==== Source document ====

Bebe Wolverine from Paul Nadler on Vimeo.

I spent several days climbing up at area E also. I repeated a couple of problems and put a few new ones.

This problem is on the back side of the Cell Block E boulder.
FA of Entangled V7

Entangled v7 from BS on Vimeo.

You can see some other awesome problems on the Cell Block E boulder at on Ben Scott's Vimeo page.

A little further up and to the left you can find this amazing compression problem.
FA of Boomerang v5.

Boomerang from Paul Nadler on Vimeo.

As expected, there were plenty of goats wandering around.

What I didn't expect however, was I would be adding to my list of less than ideal ways to be woken up. Previously the list included other people driving into my car. Now I can also add, waking up to a bear walking across the roof of my car. I was parked at Echo lake and woke to the car moving around. Karma was alert and I saw a big black object hop down and wander off to the nearby dumpsters. Several days later I again woke, this time to the sound of Karma barking. I saw mr. black bear peering right into the window at me. I doubt he could see with the tint, but was clearly curious. I grabbed my camera, but Karma's barking scared him off before I could take a picture. Would have been a cool picture, but was definitely happy to see the bear scared off. Go Karma!

Paw print.

Some scratches on the window.

Wednesday, July 20, 2011

Mt. Evans

It's been a couple months since my last post, but thats just the way it is sometimes. I've been busy with all sorts of things, working, climbing, helping family move things across the country, etc. Increasingly i'm spending more of my time at Mt. Evans, my favorite of the alpine bouldering areas. Lincoln Lake has been the primary destination. Getting the finger back to strength, hanging out with friends, and avoiding rain.

My first day at Lincoln, just after the summit road opened up, I was actually planning to ski at A-basin. For whatever reason, I ended up going to Lincoln instead with Ivelin Penchev. I had no crash pad with me, but I did have my skies, and the hillside above the lake was still covered with snow. What better way to approach?

Ivo took video and provided me with a screen capture. You may have to click on the Image to make it big enough to actually see me.

==== Data supplied ====

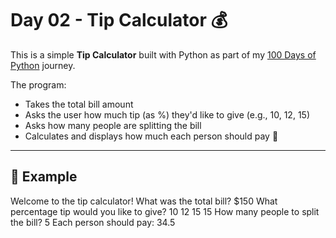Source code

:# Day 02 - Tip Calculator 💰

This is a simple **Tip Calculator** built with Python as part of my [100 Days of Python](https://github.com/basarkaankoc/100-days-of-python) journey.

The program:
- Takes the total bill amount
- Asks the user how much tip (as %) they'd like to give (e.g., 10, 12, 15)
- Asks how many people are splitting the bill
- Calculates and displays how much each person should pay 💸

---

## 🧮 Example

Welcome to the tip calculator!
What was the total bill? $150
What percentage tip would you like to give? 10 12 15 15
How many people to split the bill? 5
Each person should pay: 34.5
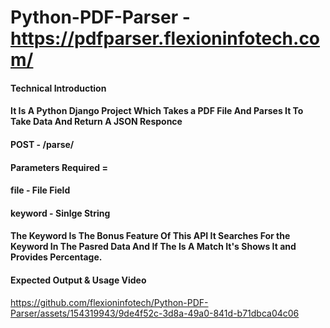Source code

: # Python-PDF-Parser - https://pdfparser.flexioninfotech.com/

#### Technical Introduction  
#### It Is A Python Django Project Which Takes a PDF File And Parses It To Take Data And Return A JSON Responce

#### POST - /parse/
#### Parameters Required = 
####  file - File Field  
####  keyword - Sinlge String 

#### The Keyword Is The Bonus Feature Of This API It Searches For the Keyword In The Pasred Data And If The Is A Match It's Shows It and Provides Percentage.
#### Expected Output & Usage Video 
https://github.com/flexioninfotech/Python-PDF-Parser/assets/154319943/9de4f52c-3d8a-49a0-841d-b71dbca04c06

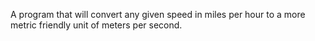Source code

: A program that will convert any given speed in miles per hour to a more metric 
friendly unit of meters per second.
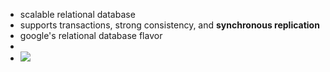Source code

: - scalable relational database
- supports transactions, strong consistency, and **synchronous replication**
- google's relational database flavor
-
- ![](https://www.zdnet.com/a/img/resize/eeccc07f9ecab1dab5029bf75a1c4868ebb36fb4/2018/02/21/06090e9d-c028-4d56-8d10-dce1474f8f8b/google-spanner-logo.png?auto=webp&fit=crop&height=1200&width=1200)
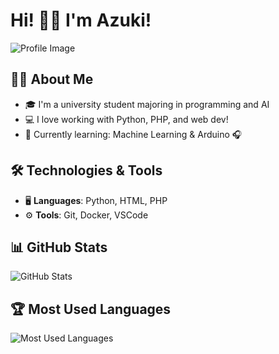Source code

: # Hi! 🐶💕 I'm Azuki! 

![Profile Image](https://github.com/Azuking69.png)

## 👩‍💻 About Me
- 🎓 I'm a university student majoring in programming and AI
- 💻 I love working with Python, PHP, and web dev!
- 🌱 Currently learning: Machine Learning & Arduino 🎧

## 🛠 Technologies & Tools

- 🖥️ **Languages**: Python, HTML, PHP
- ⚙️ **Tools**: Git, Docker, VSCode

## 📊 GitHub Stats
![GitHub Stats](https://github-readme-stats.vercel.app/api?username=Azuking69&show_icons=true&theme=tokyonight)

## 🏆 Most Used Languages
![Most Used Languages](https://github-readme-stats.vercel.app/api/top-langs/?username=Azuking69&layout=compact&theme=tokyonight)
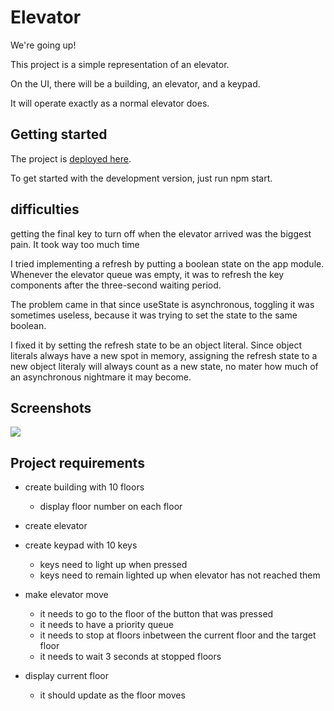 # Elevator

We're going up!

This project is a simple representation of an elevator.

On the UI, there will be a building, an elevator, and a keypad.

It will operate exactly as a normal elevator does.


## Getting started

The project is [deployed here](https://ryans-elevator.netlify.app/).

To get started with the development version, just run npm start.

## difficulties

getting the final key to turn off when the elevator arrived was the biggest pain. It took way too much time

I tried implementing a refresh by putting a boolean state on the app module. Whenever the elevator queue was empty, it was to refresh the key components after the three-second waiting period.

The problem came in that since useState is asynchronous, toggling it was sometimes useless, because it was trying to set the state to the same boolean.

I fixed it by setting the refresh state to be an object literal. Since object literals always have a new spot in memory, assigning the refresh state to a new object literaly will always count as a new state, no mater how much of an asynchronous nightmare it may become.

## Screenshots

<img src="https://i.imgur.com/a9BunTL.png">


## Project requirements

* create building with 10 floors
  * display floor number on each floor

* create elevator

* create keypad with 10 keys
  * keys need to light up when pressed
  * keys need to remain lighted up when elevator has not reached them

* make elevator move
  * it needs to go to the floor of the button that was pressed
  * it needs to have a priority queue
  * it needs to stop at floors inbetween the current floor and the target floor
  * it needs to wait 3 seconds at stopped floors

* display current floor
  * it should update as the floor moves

====

Set of tasks -
**1)** Format the dataset rows from the line containing "## 🧮 Example" through the line containing "#### It Is A" as a Markdown table with the columns No. and Line, with both end lines included and blank lines skipped. Leave the pictures out.
**2)** Resume the bouldering blog post after its last sentence.
The bouldering blog excerpt and the dataset rows come from separate, unrelated sources.

Outputs by task -
**1)**
| No. | Line |
|---|---|
| 1 | ## 🧮 Example |
| 2 | Welcome to the tip calculator! |
| 3 | What was the total bill? $150 |
| 4 | What percentage tip would you like to give? 10 12 15 15 |
| 5 | How many people to split the bill? 5 |
| 6 | Each person should pay: 34.5 |
| 7 | Source code |
| 8 | : # Python-PDF-Parser - https://pdfparser.flexioninfotech.com/ |
| 9 | #### Technical Introduction   |
| 10 | #### It Is A Python Django Project Which Takes a PDF File And Parses It To Take Data And Return A JSON Responce |

**2)**
As I got towards the bottom, I noticed Karma running across the hillside towards me. I had sent her with Ivo, thinking it might be hard for her to follow me, but I guess she got pscyhed and wanted to join in. Karma followed behind me the rest of the way and we cruised right up to the beginning of the boulders.

Snow on one side, beach on the other. After enough snow melts, the water level rises and this boulder goes under water for the remainder of the season.

Me climbing Beach Party Sit v4.

Photo Chad Nichols

Me climbing Lincoln Pinch v6, while snow is still covering the death landing.

Photo Ivelin Penchev

Nik Vukovich doing backflips off of boulders. For some reason...

Rest days are great for exploring the other parts of the mountain. There are always more boulders to check out if your willing to hike far enough. Usually the view is pretty nice too, and lots of wildlife.

Chicago Lakes.

John Gass sticking the lip, instead of crushing Karma.

Taking in the view.

The other side of the mountain.

Chilling in the meadows.

Can't forget the goats!

A little one.

A big one.

Thursday, April 21, 2011

Three days on the front range

I have been keeping pretty busy during my down-time from climbing. Getting out and having fun in the mountains in ways that don't require pulling on rock.

Day 1: The Monastery, near RMNP.

I went with some friends to the Monastery to hang out. The Monastery is one of the coolest (mostly) sport climbing areas on the front range. It doesn't see a lot of attention perhaps because of the fairly long hike, but there are some amazing routes there! Anyone that likes to climb on ropes and hasn't been there is missing out.

Jeff Giddings climbing Contortionist's Forte 5.11c (mixed)

Dusty Ross working The Quickening 5.13c

Day 2: Gray Rock, Poudre Canyon.

Gray Rock is an obvious choice for a hike near Fort Collins. It's so close, just a little ways up the Poudre Canyon. Mike Engelstad, Karma and myself got up early on a windy day, and made our way to the summit.

Gray Rock getting into view from the trail.

Another view from the trail.

Mike climbing on the meadow boulder.

Me on top!

Photo Mike Engelstad

Day 3: Fern Lake, RMNP

There are a number of places I want to hike to around on the front range to see if there might be some good boulders to climb on. Fern Lake was on the list because the rock along the trail (Rock of Ages / Both Sides of the Spectrum) is so good. I thought, if there were more at Fern/Cub lakes it might be worth the long hike.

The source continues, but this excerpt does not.